WHAT TO WORK ON:
a – Using the C# strings text below, explain in one to three sentences why it recommends StringBuilder for building strings in loops.
b – Answer these questions from the C# strings text below:
(i) What does ReferenceEquals return when the literal "hello" is compared with a string built at runtime from a character array?
(ii) How is a double quote written inside a verbatim string?
(iii) What type does a UTF-8 string literal produce?
c – In the C# strings text below, repeat everything from "C# Strings and" down to "strings in loops." without any change.

SELECTED TEXT:
────────────────────
C# Strings and Text Processing
String Fundamentals
Strings are immutable—every modification creates a new string object. Use StringBuilder for building strings in loops.
Strings in C# are immutable reference types. Every modification creates a new string object.
string greeting = "Hello";
string modified = greeting + " World"; // Creates new string
// greeting is still "Hello"
// String interning - identical literals share memory
string a = "hello";
string b = "hello";
bool same = ReferenceEquals(a, b); // true - same object
// Runtime strings not interned by default
string c = new string(new[] { 'h', 'e', 'l', 'l', 'o' });
bool notSame = ReferenceEquals(a, c); // false
String Creation
Literals and Verbatim Strings
// Regular string - escape sequences processed
string path = "C:\\Users\\Name\\Documents";
string newline = "Line 1\nLine 2";
string tab = "Col1\tCol2";
// Verbatim string @ - escape sequences not processed
string verbatimPath = @"C:\Users\Name\Documents";
string multiLine = @"First line
Second line
Third line";
// Double quotes in verbatim
string quoted = @"She said ""Hello""";
Raw String Literals (C# 11)
// Raw strings - preserve whitespace and quotes
string json = """
{
"name": "Alice",
"age": 30
}
""";
// Number of quotes determines delimiter
string withQuotes = """"
He said """Hello"""
"""";
// With interpolation
int age = 30;
string interpolated = $"""
{
"name": "Alice",
"age": {age}
}
""";
UTF-8 String Literals (C# 11)
The u8 suffix creates UTF-8 encoded byte sequences directly, avoiding runtime encoding overhead.
// UTF-8 literal produces ReadOnlySpan<byte>
ReadOnlySpan<byte> utf8 = "Hello"u8;
// Useful for HTTP headers, protocols, and APIs expecting UTF-8
stream.Write("Content-Type: application/json\r\n"u8);
// Convert to byte array when needed
byte[] jsonBytes = """{"name":"test"}"""u8.ToArray();
// Combine with raw strings for multi-line UTF-8
ReadOnlySpan<byte> httpResponse = """
HTTP/1.1 200 OK
Content-Type: text/plain
Hello, World!
"""u8;
UTF-8 literals are particularly valuable in network programming, serialization, and any code that communicates with systems expecting UTF-8 encoding.
────────────────────
(Structured pose outputs)
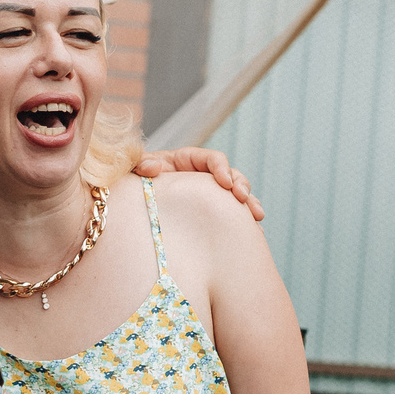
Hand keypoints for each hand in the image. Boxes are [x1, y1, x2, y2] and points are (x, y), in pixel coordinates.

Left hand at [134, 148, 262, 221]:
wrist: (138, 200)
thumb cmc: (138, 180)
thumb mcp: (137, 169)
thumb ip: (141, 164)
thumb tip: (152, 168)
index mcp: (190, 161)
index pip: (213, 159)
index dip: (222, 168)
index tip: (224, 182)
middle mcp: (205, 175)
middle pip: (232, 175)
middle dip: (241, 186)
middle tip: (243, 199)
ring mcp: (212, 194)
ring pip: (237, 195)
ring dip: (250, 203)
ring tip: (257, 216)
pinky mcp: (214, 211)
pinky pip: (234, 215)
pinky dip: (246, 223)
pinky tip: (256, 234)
────────────────────
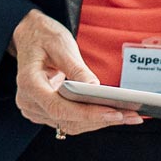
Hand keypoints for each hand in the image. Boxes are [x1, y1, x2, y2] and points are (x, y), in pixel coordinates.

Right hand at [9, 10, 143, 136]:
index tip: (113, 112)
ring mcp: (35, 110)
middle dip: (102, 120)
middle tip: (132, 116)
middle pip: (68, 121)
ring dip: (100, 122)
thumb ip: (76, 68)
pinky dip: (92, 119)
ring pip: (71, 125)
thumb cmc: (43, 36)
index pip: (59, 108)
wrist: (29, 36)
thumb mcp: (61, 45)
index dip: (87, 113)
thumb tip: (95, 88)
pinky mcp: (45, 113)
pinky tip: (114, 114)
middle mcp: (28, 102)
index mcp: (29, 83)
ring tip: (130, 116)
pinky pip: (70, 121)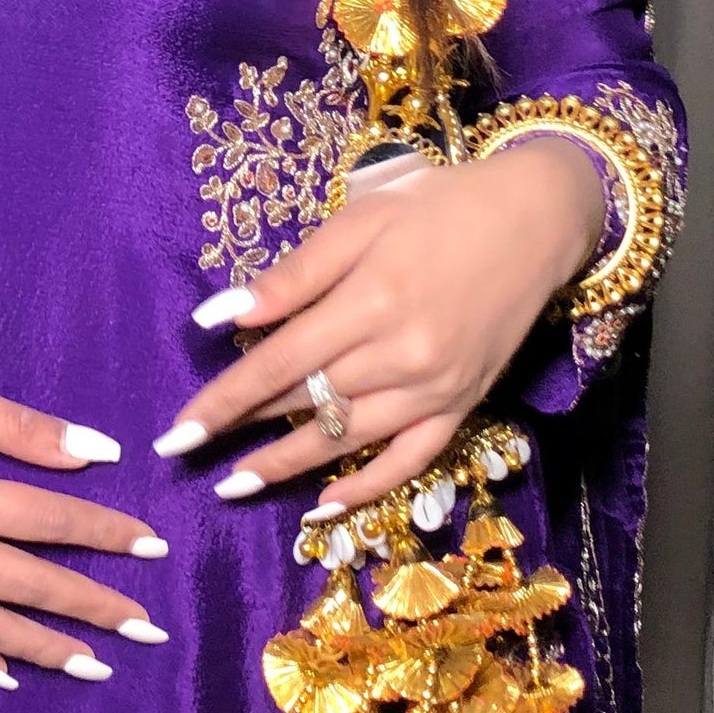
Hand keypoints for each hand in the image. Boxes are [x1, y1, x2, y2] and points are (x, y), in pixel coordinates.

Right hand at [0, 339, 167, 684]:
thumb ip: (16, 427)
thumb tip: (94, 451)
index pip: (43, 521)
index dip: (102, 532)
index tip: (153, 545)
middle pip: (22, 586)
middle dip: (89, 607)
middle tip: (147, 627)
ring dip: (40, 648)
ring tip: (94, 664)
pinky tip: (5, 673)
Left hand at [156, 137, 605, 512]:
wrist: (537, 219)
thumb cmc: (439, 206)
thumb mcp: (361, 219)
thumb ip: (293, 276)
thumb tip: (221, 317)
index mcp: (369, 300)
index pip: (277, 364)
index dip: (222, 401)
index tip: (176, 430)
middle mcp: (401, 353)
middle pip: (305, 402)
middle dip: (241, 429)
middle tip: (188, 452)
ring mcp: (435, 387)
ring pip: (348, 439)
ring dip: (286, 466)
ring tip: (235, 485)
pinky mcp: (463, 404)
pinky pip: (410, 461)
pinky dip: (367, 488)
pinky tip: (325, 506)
────────────────────
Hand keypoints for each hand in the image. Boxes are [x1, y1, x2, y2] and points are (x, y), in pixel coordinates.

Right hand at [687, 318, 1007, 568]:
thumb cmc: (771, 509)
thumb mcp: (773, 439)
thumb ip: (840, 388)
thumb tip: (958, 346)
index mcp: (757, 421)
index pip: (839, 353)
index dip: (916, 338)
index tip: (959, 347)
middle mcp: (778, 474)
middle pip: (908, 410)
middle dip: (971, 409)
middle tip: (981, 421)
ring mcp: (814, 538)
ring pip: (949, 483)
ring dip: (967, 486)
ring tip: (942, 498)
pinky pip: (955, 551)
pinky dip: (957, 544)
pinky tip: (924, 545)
────────────────────
OUTPUTS IN ORDER:
a – C# strings are immutable, so every modification creates a new string object. Building a string in a loop would therefore create a new object on each pass, and StringBuilder is recommended to avoid this.

b –
(i) It returns false.
(ii) It is written as two double quotes in a row ("").
(iii) It produces a ReadOnlySpan<byte>.

c –
C# Strings and Text Processing
String Fundamentals
Strings are immutable—every modification creates a new string object. Use StringBuilder for building strings in loops.